Пётр некоторое время изучал меня взглядом. Играющий в зале блюз отлично гармонировал с выражением его лица — задумчивым, немного грустным.

— С Земли. Из не столь отдалённого будущего.

Я улыбнулся.

— Оригинально. По крайней мере, не с Венеры или Марса.

— На Марсе нет жизни…

— Послушайте, — сказал я. Шутка начинала затягиваться. — Почему вы пришли с этой белибердой ко мне? Вы не по адресу, уважаемый… Пётр. Найдите какого-нибудь простачка из ПТУ, влезшего в драку со скином, и уговорите сделать пожертвования в фонд помощи потерпевшим крушение в соседнем овраге инопланетянам или кому там… пришельцам из будущего. А с меня хватит.

Я встал, чтобы уходить. Мой собеседник невесело рассмеялся.

— Прежде чем ты уйдёшь, не согласишься ли взглянуть кое на что? Я не стану тебя задерживать и даже предлагать ещё коньяка по тысяче за сто граммов.

Я сел.

— Показывайте, и я ухожу. Уже два часа ночи. Но предупреждаю — больше ни слова об НЛО и пришельцах из будущего.

— Договорились.

— Так что там у вас?

Вместо ответа Пётр положил передо мной журнал. Цветной. Толстый. Глянцевый. За… 2041 год…

Следом лёг прибор, внешне похожий на iPod. Цифровую технику я знаю неплохо — до того, как стать частным преподавателем, год продавал штуковины вроде этой и многие другие. Но эту вещь видел впервые.

— Что это?

— Электронный кошелёк. В 2039 году человечество перешло исключительно на электронные деньги. Никакой наличности. Всё лежит на банковском счёте, а с помощью этой вещи ты проверяешь баланс.

Это выглядело и звучало правдоподобно. Передо мной лежал потомок кредитных карточек.

— И наверняка журналов в то время уже не осталось, — подумал я вслух. — Люди перешли на электронные издания?

— На бумаге по-прежнему издавались только глянцевые. И стоили они дорого. Всё остальное — электронное. Даже книги. Бумажные — остались в музеях.

— А эта штука, — я указал на «кошелёк», — тоже из 2039?

— Нет, они появились в конце 20-х годов 21 века, но были не настолько компактны. Этот образец — из 2096.

Я снова глянул на журнал, коснулся пальцами, перелистал. Цветные страницы представляли собой невероятно тонкие экраны, на которых двигались одетые по последней моде красотки, при нажатии кнопки в углу страницы возникало трёхмерное изображение.

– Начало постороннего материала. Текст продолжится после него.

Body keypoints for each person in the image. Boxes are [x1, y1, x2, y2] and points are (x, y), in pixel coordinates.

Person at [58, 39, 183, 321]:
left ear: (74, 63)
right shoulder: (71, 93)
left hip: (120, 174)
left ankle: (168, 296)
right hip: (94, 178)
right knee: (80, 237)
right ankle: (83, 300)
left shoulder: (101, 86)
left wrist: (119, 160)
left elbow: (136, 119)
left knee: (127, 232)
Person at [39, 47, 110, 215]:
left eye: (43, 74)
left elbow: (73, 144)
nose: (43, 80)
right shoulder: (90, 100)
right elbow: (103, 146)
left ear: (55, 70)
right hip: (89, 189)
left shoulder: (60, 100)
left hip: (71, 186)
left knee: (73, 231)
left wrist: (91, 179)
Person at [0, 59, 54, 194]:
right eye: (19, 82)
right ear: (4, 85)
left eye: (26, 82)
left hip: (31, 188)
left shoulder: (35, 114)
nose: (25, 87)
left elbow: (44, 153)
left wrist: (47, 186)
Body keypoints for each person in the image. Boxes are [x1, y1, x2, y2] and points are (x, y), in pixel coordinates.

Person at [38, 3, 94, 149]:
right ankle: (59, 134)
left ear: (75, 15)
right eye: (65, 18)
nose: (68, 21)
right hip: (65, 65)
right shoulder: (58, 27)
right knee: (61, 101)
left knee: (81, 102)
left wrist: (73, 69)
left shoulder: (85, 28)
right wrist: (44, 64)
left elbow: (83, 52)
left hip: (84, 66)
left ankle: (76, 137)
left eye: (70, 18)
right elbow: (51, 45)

Нажатие ещё одной кнопки вызвало на лице трёхмерной девушки с формами понимающую улыбку, и она начала изящно избавляться от одежды. Видимо, это был журнал для мужчин и женщин одновременно. Каждый нажимал кнопки, исходя из потребностей.

Благодаря тому, что наш столик стоял у стены, всё это скрывалось от взоров публики в зале моей спиной.

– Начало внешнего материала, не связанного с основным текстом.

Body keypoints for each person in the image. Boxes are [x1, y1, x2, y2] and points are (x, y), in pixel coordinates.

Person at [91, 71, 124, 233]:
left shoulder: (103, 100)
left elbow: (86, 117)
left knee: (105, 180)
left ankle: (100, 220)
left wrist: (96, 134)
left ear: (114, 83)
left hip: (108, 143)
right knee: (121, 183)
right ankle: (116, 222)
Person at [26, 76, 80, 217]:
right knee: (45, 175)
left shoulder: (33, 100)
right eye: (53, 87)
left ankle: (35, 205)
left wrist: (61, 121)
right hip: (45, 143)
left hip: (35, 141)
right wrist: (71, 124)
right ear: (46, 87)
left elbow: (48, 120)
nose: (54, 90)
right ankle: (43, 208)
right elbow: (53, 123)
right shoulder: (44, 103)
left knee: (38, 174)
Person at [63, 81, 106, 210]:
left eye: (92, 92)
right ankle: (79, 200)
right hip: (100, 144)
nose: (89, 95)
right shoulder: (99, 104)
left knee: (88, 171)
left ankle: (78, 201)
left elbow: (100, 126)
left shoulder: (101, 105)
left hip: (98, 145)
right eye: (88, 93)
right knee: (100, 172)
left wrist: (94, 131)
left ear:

— Вы меня убедили, — сказал я потрясённо и закрыл журнал. — Так зачем люди из будущего крадут наши картины и музыку?

Пётр покачал головой.

— Я уже говорил, их интересуют ещё и статуи, книги и всё, что когда-либо было создано творческими гениями человечества. И просто любителями.

— Но зачем?

Официант принёс кофе. Я отхлебнул, но вкус был отвратительный — словно в этом кофе тушили сигареты. Пётр начал болтать в своей чашке ложкой, то ли размешивая сахар, то ли просто так.

— Видишь ли, — произнёс он, — во второй половине нашего 21 века, который здесь только начался, там, — Пётр указал куда-то вперёд и вверх, — технические и электронные возможности человечества стали настолько высоки, что исключили искусство как таковое. Интеллигентные старики-любители рок-н-ролла и классической музыки, литературы умерли. Молодёжь развлекалась, проводя свободное время в виртуальной реальности, которая к тому времени уже была для многих реальней реальности, так сказать, живой. Музыку стали «делать» на компьютерах по особым алгоритмам, она была преимущественно одинаковой как по ритму, так и палитре — танцевальная, весёлая для дискотек, или тяжёлая. Люди уже даже перестали иметь к этому отношение, они только программировали необходимый результат, всё остальное делал компьютер. Соответственно ушли в небытие скульптура, живопись. Про литературу я даже не говорю — её вытеснили виртуальные игры-книги — развлекательные, увлекательные, с фэнтезийным, космическим или эротическим сюжетами. Театры перестали существовать ещё в 40-х годах. Осталось только кино, добавилась трёхмерность, зритель чувствует запахи, вкус, словом, становится полноправным участником событий на экране. Но актёров там уже не было — всё создаётся компьютерной графикой, вплоть до людей. Да и то, большинство всё равно предпочитает виртуальные игры.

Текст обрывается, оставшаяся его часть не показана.